**DOCUMENT EXCERPT**

──────────────────────────────

James Hindi Movie
Some films launch a star. In other cases a star launches a film. Ram Gopal Varma's latest discovery Mohit Ahlawat, arguably his most worth watching male discovery to date, lifts the routine masala action flick to the level of a spiced-up sizzler.
Ahlawat with his well-toned physique and an underplayed but persuasive personality could comfortably be designated the Blast Action Hero. His smouldering silences, those slanted silently accusing eyes, and raised eyebrows (one of them pierced and adorned with a ring) have the power to rip the screen apart.
Yup. Mohit Ahlawat is here to stay. But what about the film? Does it go beyond a star-launch vehicle?
Stylishly put together, every cliché in the book of formulistic filmmaking is brought into play... The high-octane action gets going right away, as the Goan loner in Mumbai encounters red-hot goondaism on a train.
The hero's introductory sequence, a traditional whammy that Hindi films have served up since time-immemorial, is surprisingly tame here. Maybe it's the cramped confines of the speeding locomotive that localises director Rohit Jugraj's style initially.
For the rest of the film the debutant director brings his debutant hero out on the streets to fight hooliganism like never before, as Ram Gopal Varma's usual suspects - scruffy, unwashed, repulsive villains with beards and hair that appear to be an anti-dandruff shampoo's delight - line up to unleash terror.
Mumbai never looked less inviting and more forbidding. Cinematographer Amal Neerad swoops across the jaded skyline like a hunter on the prowl. Amar Mohile's background score pounds out a pulsating theme-anthem for Ahlawat's dream debut - dream for the debutant but a nightmare for those who come in contact with this comic-book hero many sizes larger than life.

──────────────────────────────

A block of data
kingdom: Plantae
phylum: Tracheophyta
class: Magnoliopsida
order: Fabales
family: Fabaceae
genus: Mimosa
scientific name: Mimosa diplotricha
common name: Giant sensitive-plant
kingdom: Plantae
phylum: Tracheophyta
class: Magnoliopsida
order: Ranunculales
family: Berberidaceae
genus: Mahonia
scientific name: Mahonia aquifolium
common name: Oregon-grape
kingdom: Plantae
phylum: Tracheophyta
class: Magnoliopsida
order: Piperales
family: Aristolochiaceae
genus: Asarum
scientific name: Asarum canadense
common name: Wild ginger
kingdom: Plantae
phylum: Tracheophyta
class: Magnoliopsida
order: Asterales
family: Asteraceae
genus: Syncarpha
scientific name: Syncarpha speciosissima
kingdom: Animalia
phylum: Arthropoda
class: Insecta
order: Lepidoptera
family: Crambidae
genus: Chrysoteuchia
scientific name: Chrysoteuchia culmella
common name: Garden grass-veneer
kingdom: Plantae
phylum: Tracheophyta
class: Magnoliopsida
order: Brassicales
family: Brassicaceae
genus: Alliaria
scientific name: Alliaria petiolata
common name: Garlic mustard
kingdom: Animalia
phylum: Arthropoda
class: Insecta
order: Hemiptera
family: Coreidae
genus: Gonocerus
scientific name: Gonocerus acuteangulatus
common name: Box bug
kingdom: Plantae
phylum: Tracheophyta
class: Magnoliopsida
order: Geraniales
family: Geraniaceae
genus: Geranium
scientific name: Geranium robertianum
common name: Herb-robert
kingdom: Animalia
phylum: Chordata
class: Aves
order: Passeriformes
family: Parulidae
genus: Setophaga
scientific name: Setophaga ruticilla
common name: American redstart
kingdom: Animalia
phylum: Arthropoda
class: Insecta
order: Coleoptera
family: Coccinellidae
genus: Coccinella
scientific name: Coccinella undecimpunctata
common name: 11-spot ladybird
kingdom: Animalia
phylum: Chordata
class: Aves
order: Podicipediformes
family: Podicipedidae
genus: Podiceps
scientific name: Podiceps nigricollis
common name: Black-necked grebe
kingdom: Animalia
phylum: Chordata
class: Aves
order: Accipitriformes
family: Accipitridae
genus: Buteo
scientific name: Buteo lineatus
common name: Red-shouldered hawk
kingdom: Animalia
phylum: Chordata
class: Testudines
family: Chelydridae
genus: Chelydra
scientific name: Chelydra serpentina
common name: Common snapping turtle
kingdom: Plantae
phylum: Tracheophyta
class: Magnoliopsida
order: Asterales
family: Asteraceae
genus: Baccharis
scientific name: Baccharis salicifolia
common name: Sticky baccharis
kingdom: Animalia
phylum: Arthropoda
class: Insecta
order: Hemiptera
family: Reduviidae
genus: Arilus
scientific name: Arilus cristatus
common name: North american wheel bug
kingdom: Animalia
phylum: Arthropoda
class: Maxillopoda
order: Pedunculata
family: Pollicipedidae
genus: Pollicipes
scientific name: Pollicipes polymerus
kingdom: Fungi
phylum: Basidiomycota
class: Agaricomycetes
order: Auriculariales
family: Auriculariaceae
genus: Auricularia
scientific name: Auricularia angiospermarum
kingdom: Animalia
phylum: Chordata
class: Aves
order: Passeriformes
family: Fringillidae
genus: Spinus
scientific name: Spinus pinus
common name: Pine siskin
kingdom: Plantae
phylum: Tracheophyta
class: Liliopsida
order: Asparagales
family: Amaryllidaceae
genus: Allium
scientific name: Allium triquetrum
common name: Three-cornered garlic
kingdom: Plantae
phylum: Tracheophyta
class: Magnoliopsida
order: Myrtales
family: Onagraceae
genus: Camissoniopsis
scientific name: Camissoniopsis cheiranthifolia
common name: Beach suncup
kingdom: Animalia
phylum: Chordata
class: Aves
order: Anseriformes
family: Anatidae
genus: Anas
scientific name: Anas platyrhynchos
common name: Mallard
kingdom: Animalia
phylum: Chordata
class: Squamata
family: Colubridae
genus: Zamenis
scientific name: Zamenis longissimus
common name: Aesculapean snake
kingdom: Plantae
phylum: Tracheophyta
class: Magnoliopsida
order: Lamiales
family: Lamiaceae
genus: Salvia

──────────────────────────────

**GIVEN REQUEST**
In the review of the Hindi film James, who is named as the director? The entries above aren't needed for what comes next.

**IN RESPONSE**
Rohit Jugraj.